In the documentary, Klein said, “Kanye was very angry you know, he was saying, ‘I feel like I wanna smack you’ and ‘You’re exactly like the other Jews’ – almost relishing and reveling in how offensive he could be, using these phrases hoping to hurt me.”

He continues, “I asked him and I said ‘Do you really think Jews are working together to hold you back?’ and he said, ‘Yes, yes I do. But it’s not even a statement that I need to take back because look at all the energy around me right now.

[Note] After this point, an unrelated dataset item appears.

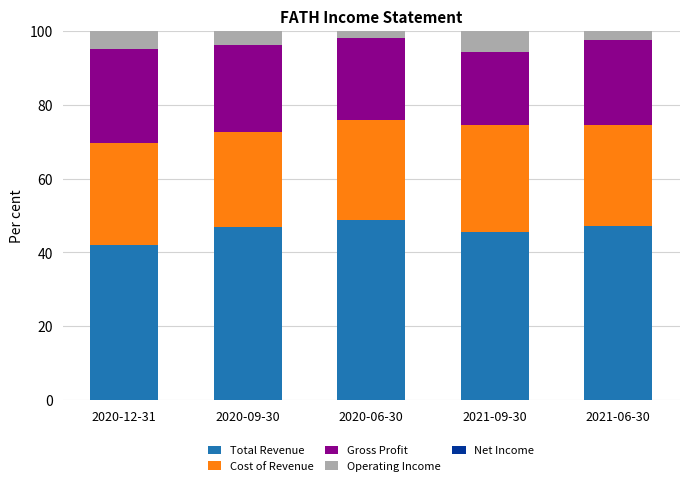

What is the highest value of the Total Revenue series?

48.8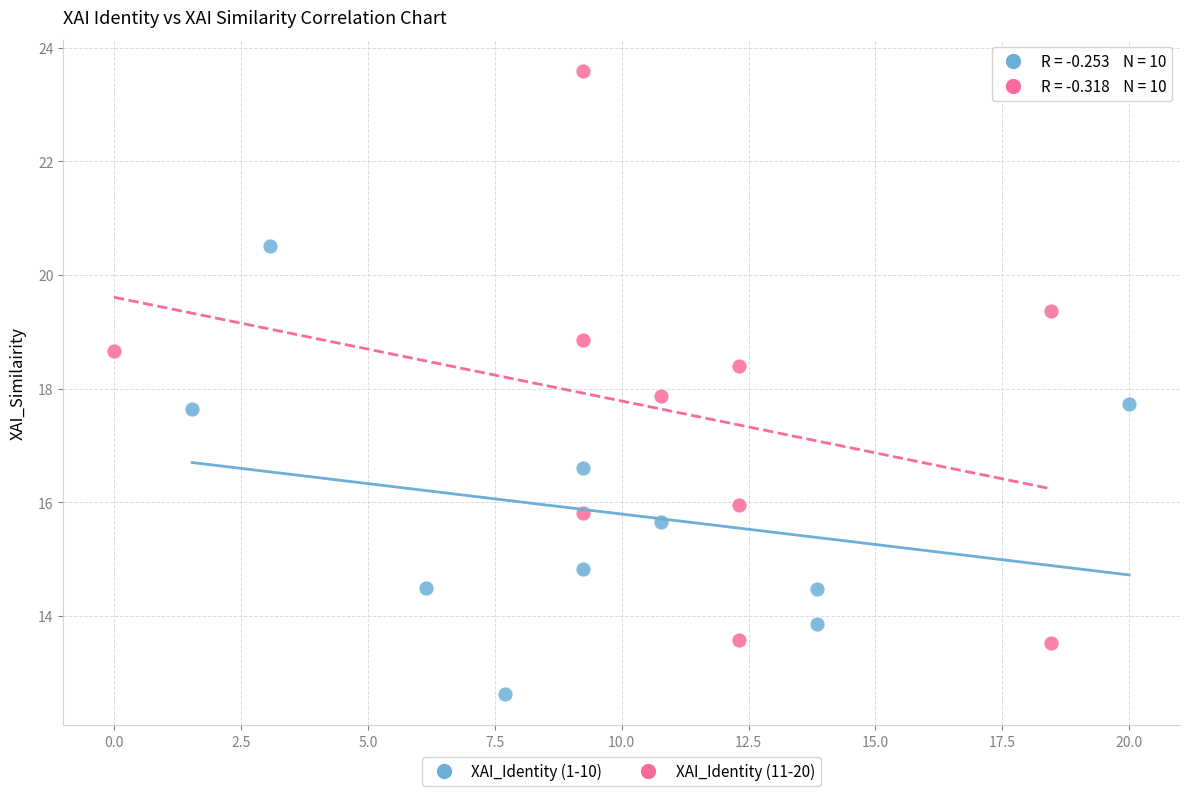

Which series has the largest Y range (max minus min)?

XAI_Identity (11-20)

Without that statement, I wouldn’t become president.”

Shortly after Ye allegedly made those comments to Klein, they ended their relationship.

As appalling and discriminatory as those remarks are, they are in no way shocking. Believe it or not, he’s said more heinous and disgusting things in the last year that unfortunately one up his alleged hateful comments towards Klein.

Remember when he told fellow idiot Alex Jones that he sees “good things in Hitler”? What about the time he was accused of saying that he “loved” Adolf Hitler during his infamous 2018 interview with TMZ? Additionally, let’s not forget that an episode of the LeBron James-produced show, The Shop, didn’t air after Kanye doubled down on his anti-Semitic feelings during the episode.

In an edited-out portion of an interview with Tucker Carlson, while he was still at Fox News, Ye claimed, “The funny thing is I actually can’t be antisemitic because Black people are actually Jew.”

These are all hateful things that the Chicago rapper has done in the last year, so it’s no shock that he’s accused of saying something else just as despicable. The only problem is that we’re all tired of hearing about it.